2024년 6월 17일
Regularizing Hidden States Enables Learning Generalizable Reward Model for LLMs
(Rui Yang, Ruomeng Ding, Yong Lin, Huan Zhang, Tong Zhang)
Reward models trained on human preference data have been proven to be effective for aligning Large Language Models (LLMs) with human intent within the reinforcement learning from human feedback (RLHF) framework. However, the generalization capabilities of current reward models to unseen prompts and responses are limited. This limitation can lead to an unexpected phenomenon known as reward over-optimization, where excessive optimization of rewards results in a decline in actual performance. While previous research has advocated for constraining policy optimization, our study proposes a novel approach to enhance the reward model's generalization ability against distribution shifts by regularizing the hidden states. Specifically, we retain the base model's language model head and incorporate a suite of text-generation losses to preserve the hidden states' text generation capabilities, while concurrently learning a reward head behind the same hidden states. Our experimental results demonstrate that the introduced regularization technique markedly improves the accuracy of learned reward models across a variety of out-of-distribution (OOD) tasks and effectively alleviate the over-optimization issue in RLHF, offering a more reliable and robust preference learning paradigm.

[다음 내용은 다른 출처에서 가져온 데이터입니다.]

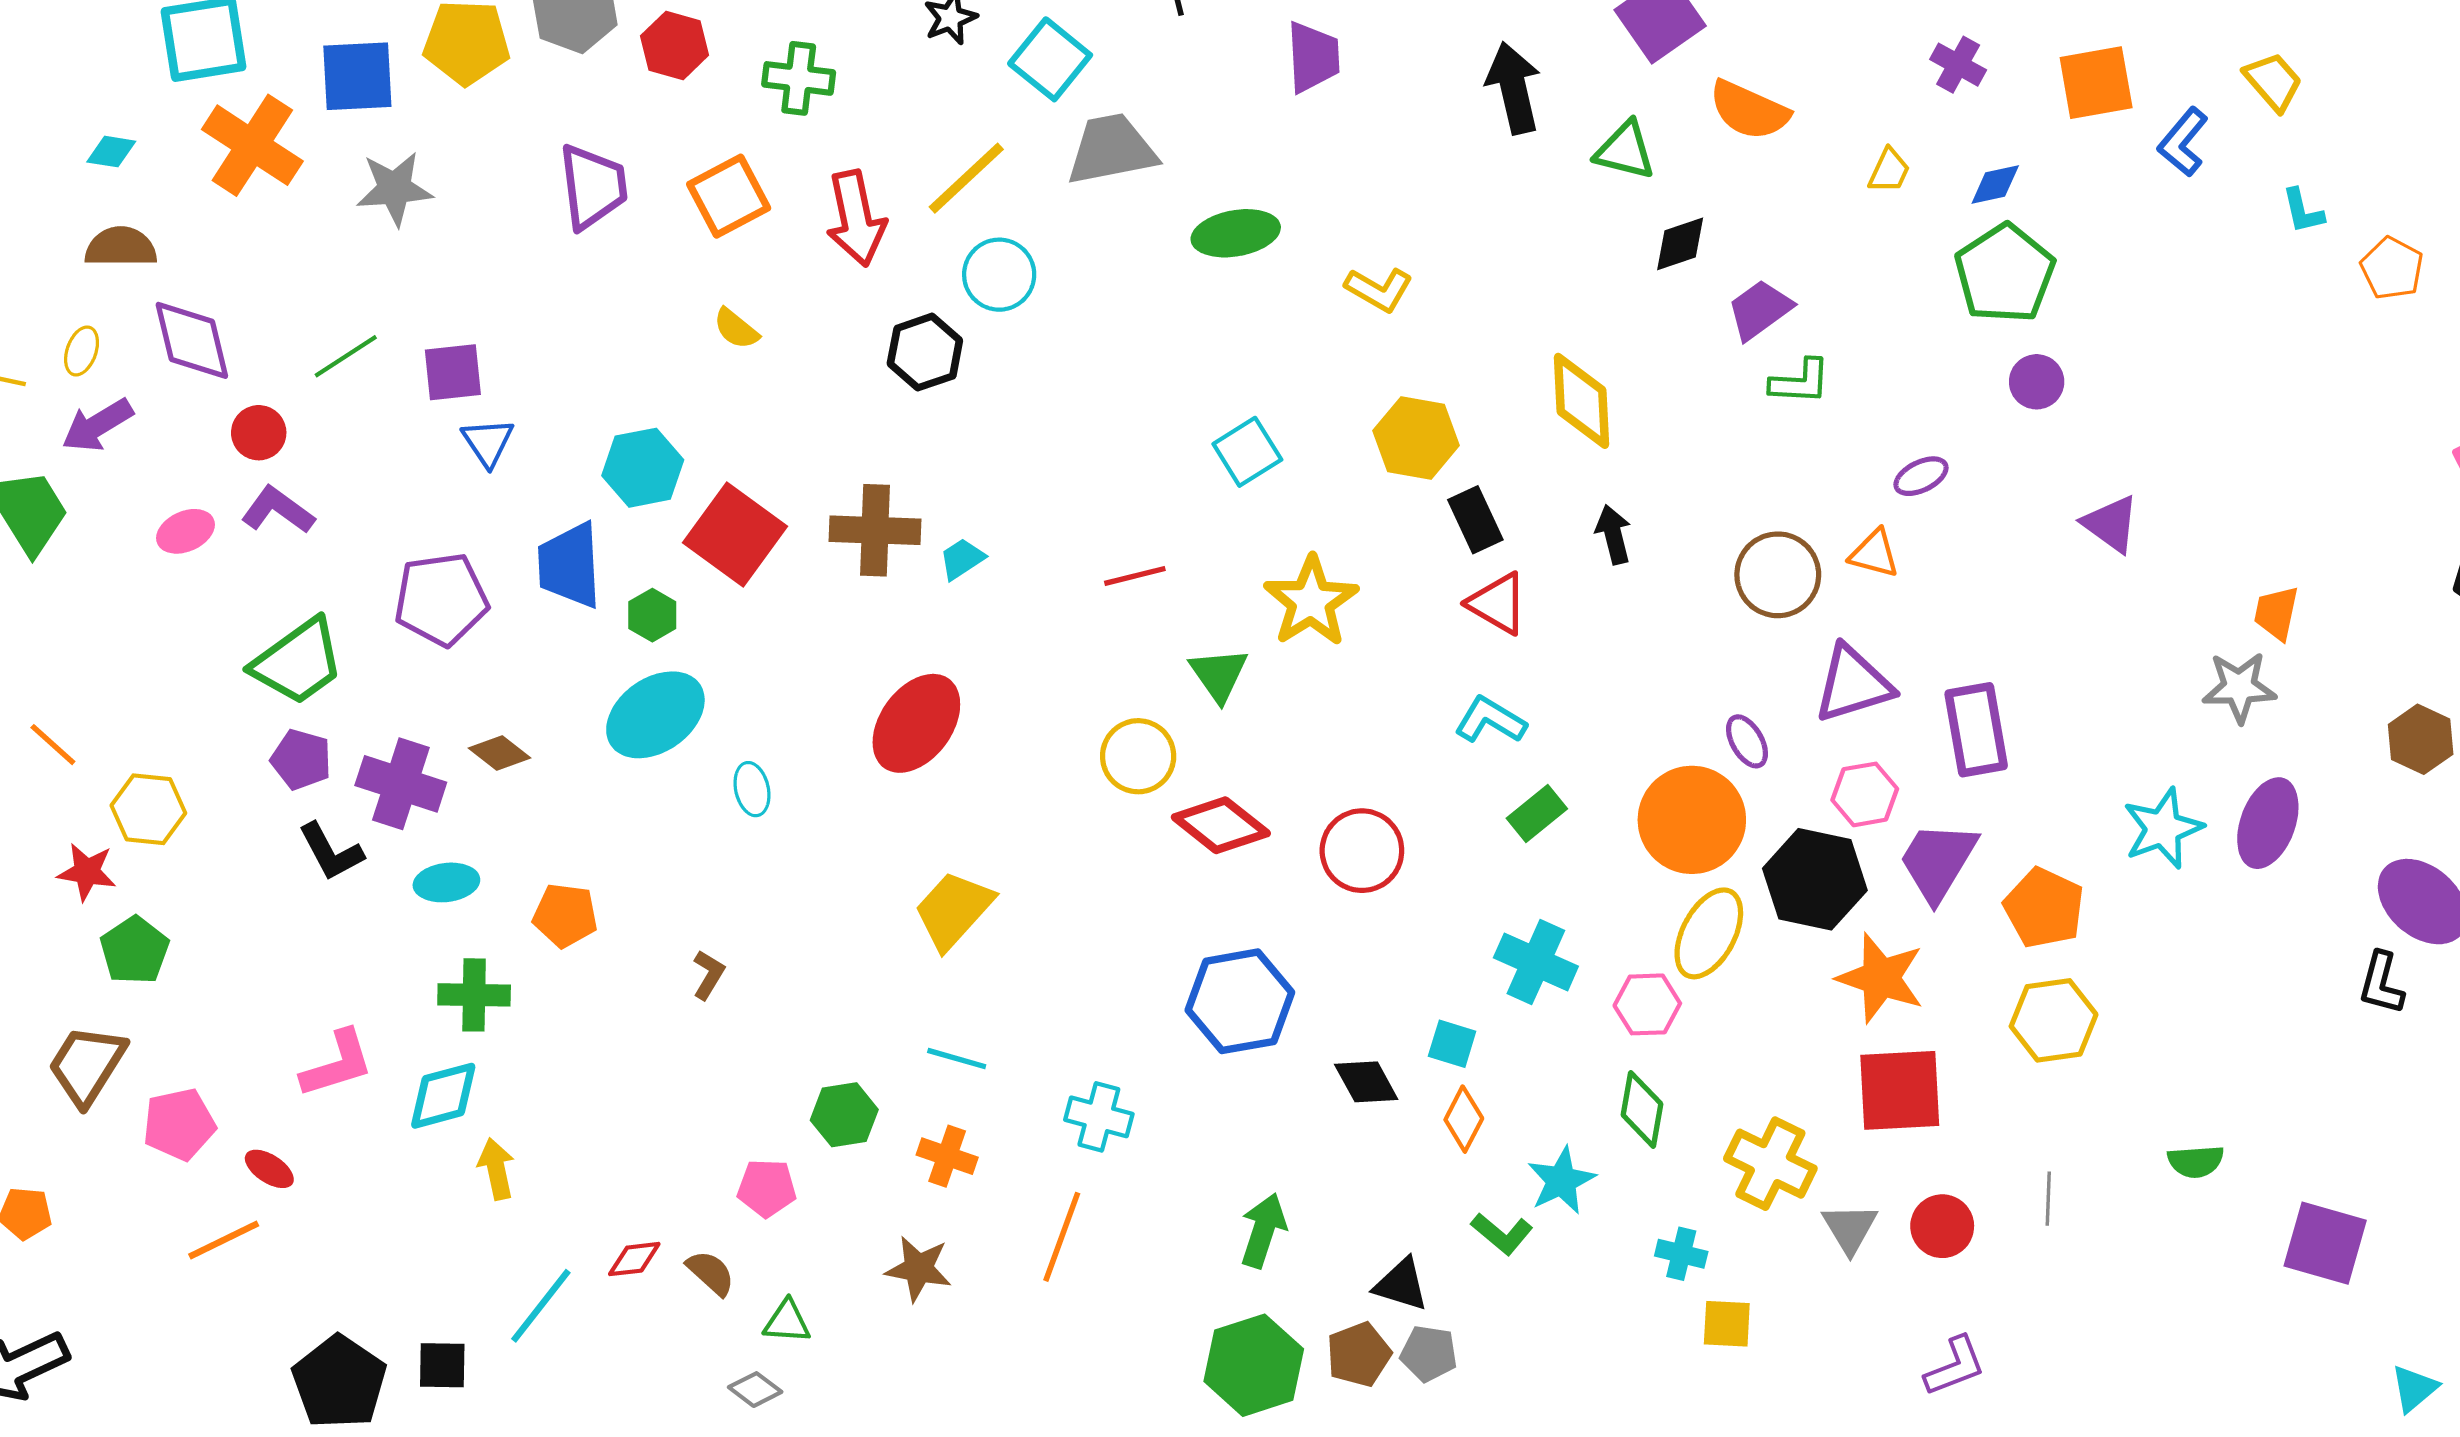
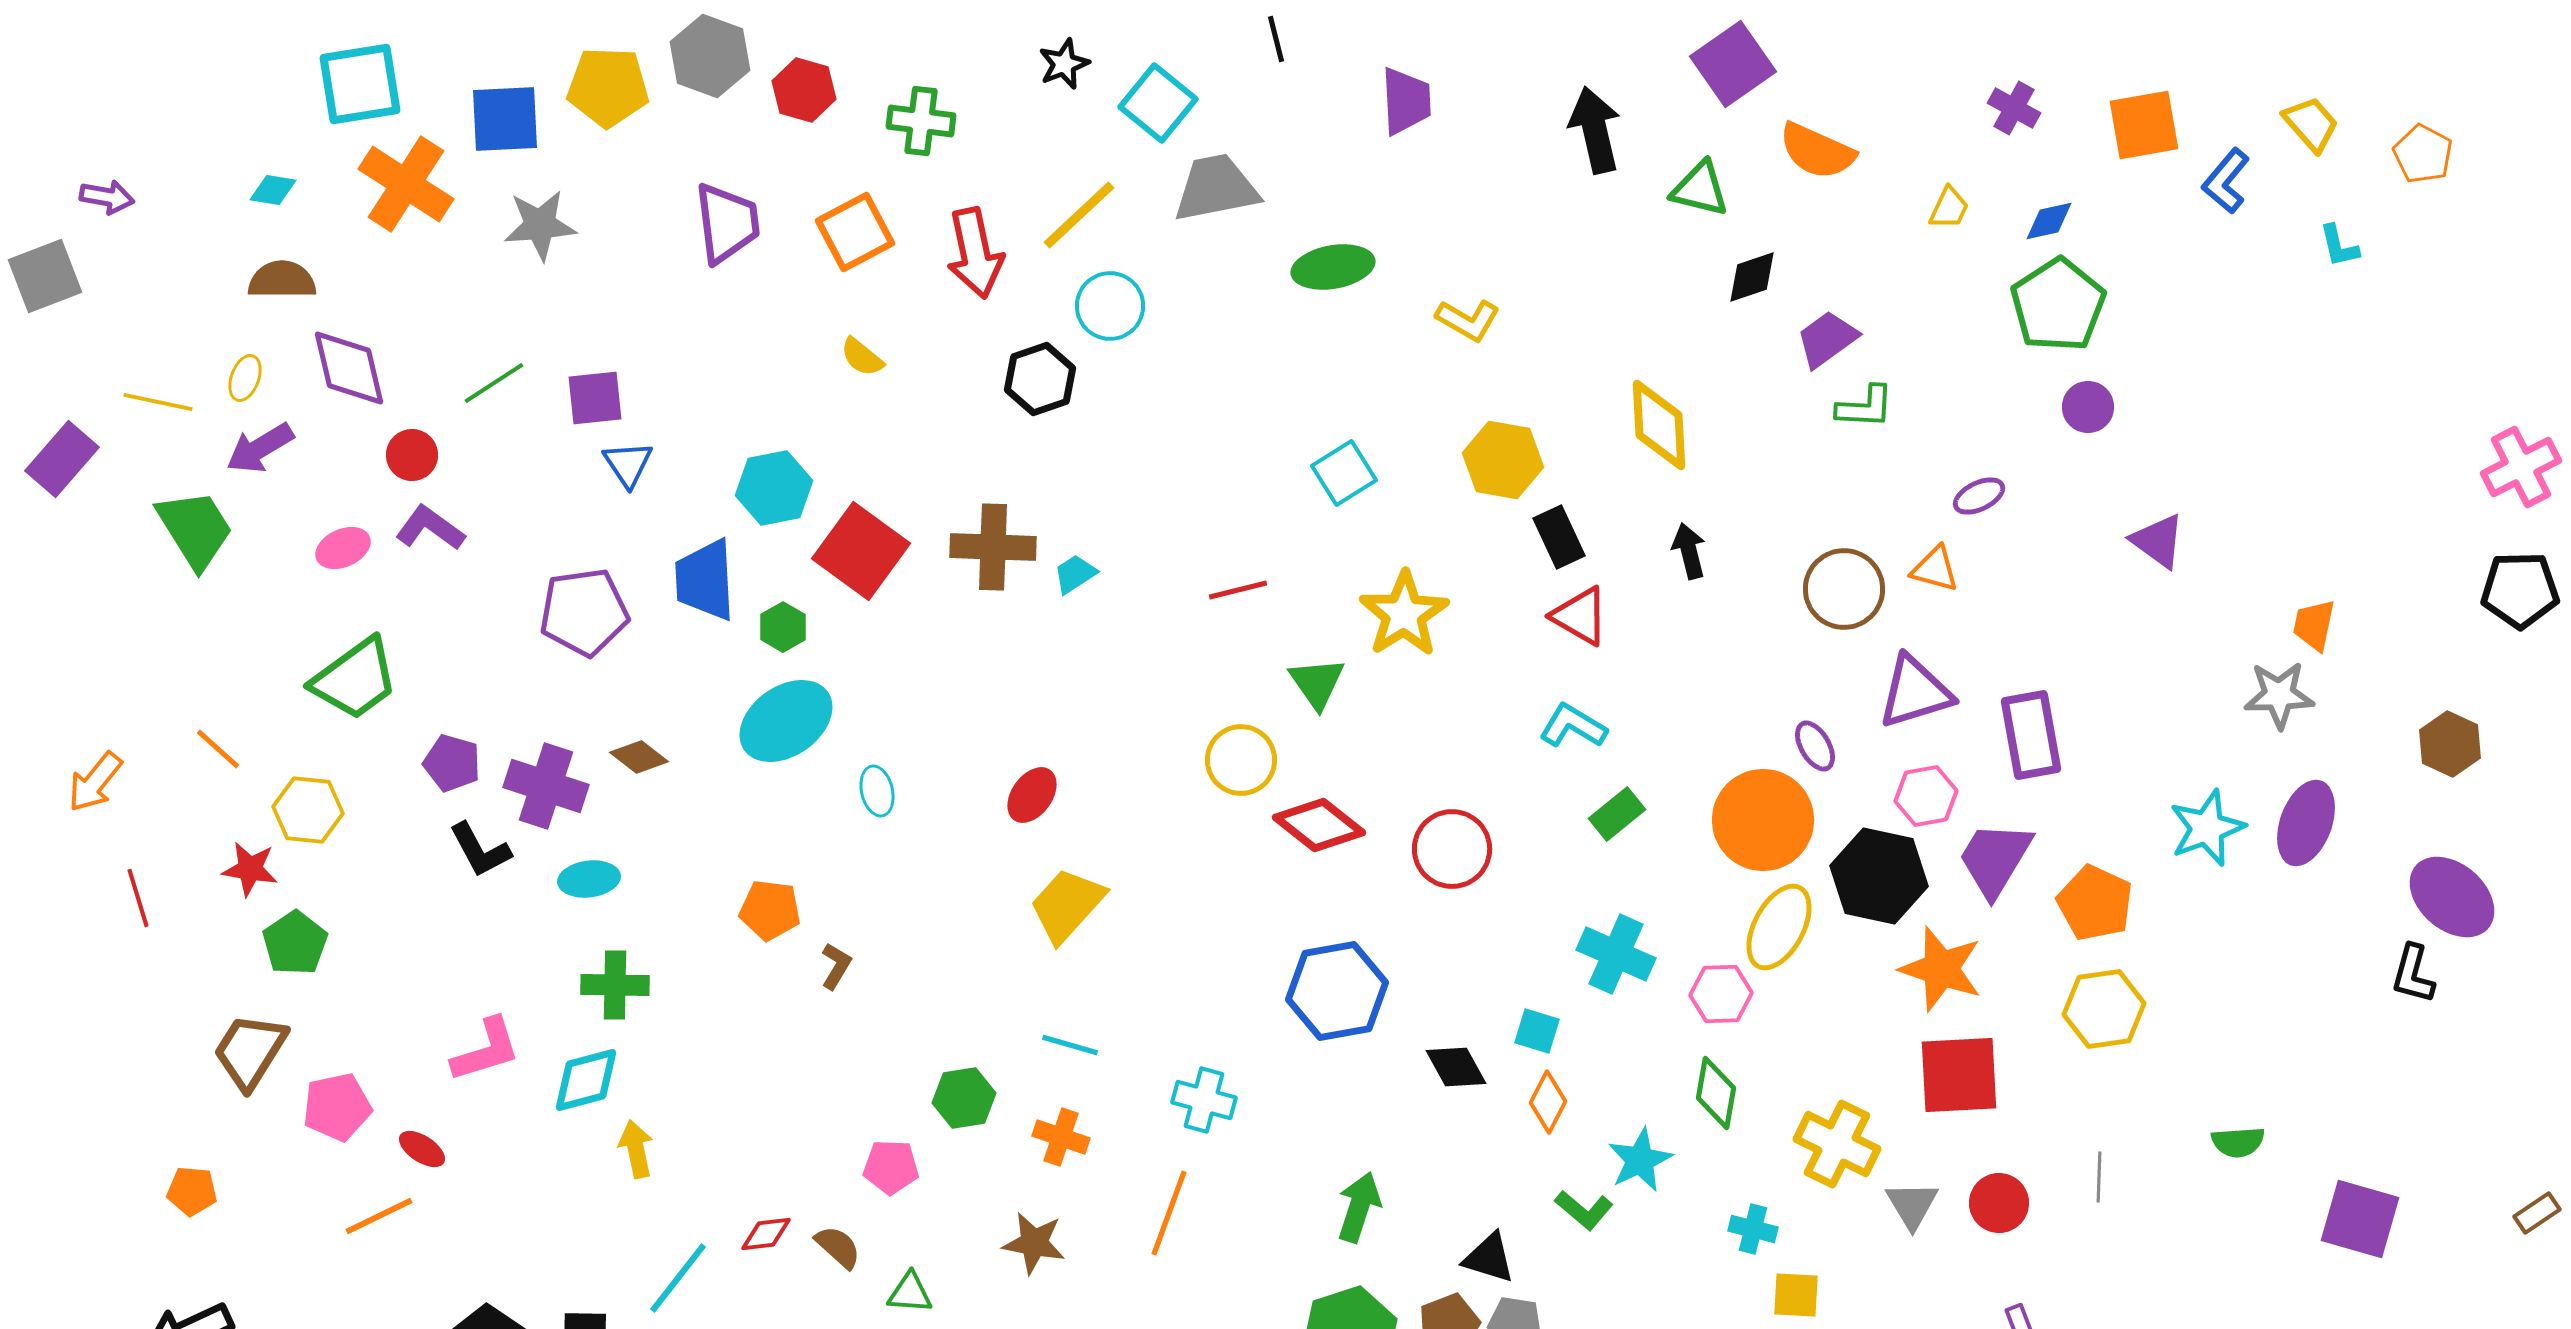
orange pentagon: (2392, 268) -> (2423, 154), moved
green trapezoid: (298, 662) -> (355, 679), moved
red ellipse: (916, 723) -> (1032, 795), moved, size x0.6
orange pentagon: (565, 915) -> (770, 910), moved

Reward Model 학습 과정에서 LM 헤드를 사용해 Autoregressive Loss를 추가시키면 좋다는 결과. Anthropic (https://arxiv.org/abs/2112.00861) 에서도 비슷한 트릭을 사용했었죠. Preference 데이터의 규모가 커지고 있다는 것을 고려하면 Reward Model에도 프리트레이닝 Loss 같은 요소가 필요할 것 같긴 합니다.
#reward-model
Sycophancy to Subterfuge: Investigating Reward-Tampering in Large Language Models
(Carson Denison, Monte MacDiarmid, Fazl Barez, David Duvenaud, Shauna Kravec, Samuel Marks, Nicholas Schiefer, Ryan Soklaski, Alex Tamkin, Jared Kaplan, Buck Shlegeris, Samuel R. Bowman, Ethan Perez, Evan Hubinger)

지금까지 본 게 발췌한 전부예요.